● **ABOUT THIS EXERCISE**: Filter out all lines without the word "svar" from the data below, please, and copy the rest.

○ ○ ○

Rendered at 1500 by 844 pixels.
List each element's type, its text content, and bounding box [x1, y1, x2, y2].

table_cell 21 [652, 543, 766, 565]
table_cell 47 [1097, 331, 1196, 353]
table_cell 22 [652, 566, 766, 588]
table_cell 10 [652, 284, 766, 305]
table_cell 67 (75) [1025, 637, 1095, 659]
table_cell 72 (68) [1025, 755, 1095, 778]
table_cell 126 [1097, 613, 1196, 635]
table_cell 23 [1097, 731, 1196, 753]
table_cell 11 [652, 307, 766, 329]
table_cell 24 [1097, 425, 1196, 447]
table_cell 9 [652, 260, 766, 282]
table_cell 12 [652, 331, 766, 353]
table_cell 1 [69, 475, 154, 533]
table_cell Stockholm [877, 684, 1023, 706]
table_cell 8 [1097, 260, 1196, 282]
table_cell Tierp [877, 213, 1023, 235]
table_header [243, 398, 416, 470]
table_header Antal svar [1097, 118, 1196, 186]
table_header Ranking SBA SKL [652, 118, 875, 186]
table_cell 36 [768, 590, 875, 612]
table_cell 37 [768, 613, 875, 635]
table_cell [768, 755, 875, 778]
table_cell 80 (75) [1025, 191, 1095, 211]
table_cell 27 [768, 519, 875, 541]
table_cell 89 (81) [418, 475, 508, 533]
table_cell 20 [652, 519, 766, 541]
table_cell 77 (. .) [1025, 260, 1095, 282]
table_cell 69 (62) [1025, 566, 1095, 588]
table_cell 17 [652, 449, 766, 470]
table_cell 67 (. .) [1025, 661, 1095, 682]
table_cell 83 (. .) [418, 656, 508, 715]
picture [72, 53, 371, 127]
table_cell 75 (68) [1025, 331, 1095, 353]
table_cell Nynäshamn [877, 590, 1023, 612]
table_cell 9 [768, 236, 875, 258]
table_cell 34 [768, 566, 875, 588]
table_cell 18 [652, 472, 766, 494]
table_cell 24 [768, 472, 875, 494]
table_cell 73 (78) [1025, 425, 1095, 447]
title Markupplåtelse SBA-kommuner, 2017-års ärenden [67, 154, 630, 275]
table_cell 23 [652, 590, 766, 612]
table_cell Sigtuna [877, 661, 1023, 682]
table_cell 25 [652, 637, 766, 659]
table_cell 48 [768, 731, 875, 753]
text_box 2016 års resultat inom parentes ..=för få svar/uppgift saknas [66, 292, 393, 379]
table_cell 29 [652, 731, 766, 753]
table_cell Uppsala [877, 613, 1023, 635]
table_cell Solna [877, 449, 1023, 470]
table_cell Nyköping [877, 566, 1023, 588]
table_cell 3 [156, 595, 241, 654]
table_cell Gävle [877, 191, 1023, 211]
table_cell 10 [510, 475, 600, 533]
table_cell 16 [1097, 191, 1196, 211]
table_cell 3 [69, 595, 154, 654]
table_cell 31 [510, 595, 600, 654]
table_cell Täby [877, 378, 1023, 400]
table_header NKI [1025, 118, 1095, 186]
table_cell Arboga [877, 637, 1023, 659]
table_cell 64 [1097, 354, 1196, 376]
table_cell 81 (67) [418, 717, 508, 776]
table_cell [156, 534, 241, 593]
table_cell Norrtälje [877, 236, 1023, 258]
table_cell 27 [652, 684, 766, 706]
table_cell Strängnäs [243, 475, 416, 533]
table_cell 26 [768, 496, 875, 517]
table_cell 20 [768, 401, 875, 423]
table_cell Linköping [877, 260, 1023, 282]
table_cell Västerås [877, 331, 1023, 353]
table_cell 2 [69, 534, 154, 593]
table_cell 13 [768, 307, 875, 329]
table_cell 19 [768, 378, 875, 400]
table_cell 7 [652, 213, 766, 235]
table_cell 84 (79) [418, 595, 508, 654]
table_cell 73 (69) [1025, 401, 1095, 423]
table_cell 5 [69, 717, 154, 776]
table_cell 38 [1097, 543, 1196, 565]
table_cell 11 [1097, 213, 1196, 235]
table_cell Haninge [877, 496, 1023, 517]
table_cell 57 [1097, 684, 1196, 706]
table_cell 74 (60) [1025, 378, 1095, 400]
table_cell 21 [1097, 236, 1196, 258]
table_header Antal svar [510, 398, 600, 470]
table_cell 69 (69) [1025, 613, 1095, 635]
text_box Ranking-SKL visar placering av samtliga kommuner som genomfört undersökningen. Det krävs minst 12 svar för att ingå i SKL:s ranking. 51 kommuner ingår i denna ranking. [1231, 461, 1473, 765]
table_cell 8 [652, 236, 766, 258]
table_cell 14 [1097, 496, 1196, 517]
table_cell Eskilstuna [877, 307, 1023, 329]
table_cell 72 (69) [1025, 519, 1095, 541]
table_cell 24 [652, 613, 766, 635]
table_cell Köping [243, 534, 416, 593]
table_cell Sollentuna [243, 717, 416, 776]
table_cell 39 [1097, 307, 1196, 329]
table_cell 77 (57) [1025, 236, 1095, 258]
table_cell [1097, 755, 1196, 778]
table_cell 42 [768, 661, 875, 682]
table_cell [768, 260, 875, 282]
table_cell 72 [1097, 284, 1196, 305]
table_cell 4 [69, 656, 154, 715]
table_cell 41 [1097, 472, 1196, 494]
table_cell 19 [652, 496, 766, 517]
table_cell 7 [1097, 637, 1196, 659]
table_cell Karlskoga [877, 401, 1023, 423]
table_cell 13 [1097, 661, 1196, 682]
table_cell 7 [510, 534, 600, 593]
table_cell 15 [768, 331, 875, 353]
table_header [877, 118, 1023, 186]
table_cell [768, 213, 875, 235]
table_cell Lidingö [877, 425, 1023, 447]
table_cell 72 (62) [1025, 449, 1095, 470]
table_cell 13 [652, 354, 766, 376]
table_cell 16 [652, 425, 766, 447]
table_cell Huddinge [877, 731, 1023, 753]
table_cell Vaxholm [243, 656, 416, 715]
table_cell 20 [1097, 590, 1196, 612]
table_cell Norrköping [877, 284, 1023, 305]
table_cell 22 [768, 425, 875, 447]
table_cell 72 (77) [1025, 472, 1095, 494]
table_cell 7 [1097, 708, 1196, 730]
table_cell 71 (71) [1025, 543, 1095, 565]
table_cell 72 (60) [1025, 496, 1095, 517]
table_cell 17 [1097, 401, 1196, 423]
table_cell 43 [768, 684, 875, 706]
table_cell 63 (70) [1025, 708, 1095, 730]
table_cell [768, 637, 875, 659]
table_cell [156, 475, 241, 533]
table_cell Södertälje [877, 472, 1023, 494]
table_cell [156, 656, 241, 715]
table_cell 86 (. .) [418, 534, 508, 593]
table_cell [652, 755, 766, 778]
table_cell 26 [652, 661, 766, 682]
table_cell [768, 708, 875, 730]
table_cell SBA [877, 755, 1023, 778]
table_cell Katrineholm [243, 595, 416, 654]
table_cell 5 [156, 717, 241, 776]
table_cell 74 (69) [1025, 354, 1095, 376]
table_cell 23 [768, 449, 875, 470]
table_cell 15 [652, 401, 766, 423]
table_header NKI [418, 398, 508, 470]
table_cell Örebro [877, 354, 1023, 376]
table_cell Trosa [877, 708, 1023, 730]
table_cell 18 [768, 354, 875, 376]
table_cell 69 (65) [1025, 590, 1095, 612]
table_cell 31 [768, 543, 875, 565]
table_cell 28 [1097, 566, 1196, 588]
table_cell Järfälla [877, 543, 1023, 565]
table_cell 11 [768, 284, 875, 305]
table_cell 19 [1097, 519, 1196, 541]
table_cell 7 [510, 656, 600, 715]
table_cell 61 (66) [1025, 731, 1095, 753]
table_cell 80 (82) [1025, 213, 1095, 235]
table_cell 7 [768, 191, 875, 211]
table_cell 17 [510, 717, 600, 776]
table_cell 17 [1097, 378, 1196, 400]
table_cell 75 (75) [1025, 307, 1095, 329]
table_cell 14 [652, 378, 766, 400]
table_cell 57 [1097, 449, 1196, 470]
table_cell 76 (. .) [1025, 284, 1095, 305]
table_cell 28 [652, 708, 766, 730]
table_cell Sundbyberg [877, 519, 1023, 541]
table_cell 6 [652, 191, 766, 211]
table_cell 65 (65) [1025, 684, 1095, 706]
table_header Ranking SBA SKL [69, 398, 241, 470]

○ ○ ○

● **ANSWER SECTION**:
table_header Antal svar [1097, 118, 1196, 186]
text_box 2016 års resultat inom parentes ..=för få svar/uppgift saknas [66, 292, 393, 379]
table_header Antal svar [510, 398, 600, 470]
text_box Ranking-SKL visar placering av samtliga kommuner som genomfört undersökningen. Det krävs minst 12 svar för att ingå i SKL:s ranking. 51 kommuner ingår i denna ranking. [1231, 461, 1473, 765]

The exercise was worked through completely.